[[ Dataset content open ]]

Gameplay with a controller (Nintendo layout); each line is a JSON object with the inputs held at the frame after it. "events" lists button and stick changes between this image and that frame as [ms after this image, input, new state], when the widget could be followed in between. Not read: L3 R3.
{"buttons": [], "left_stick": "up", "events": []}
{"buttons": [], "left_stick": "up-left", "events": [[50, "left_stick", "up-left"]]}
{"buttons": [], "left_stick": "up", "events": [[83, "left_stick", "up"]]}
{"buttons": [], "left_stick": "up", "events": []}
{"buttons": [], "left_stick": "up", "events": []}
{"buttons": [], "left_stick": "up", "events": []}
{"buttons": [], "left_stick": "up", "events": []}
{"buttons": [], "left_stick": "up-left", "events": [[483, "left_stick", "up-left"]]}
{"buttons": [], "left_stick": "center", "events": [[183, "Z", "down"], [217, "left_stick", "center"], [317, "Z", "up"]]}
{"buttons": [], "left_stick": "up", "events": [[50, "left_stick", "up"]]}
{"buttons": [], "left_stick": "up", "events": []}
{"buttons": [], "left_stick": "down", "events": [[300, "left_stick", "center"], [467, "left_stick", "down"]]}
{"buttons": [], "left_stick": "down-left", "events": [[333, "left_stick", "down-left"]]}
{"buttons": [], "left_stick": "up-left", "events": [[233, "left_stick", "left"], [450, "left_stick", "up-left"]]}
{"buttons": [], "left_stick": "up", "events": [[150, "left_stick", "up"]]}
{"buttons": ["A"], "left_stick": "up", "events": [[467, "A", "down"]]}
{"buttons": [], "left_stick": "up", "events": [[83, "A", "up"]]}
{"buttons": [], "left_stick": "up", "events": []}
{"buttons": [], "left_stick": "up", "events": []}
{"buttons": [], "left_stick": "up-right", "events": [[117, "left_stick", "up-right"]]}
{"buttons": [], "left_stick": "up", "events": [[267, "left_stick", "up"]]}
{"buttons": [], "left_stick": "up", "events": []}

[[ Dataset content closed ]]

# Task:
Search the data for "down". Copy every line that has it.

# Your response:
{"buttons": [], "left_stick": "center", "events": [[183, "Z", "down"], [217, "left_stick", "center"], [317, "Z", "up"]]}
{"buttons": [], "left_stick": "down", "events": [[300, "left_stick", "center"], [467, "left_stick", "down"]]}
{"buttons": [], "left_stick": "down-left", "events": [[333, "left_stick", "down-left"]]}
{"buttons": ["A"], "left_stick": "up", "events": [[467, "A", "down"]]}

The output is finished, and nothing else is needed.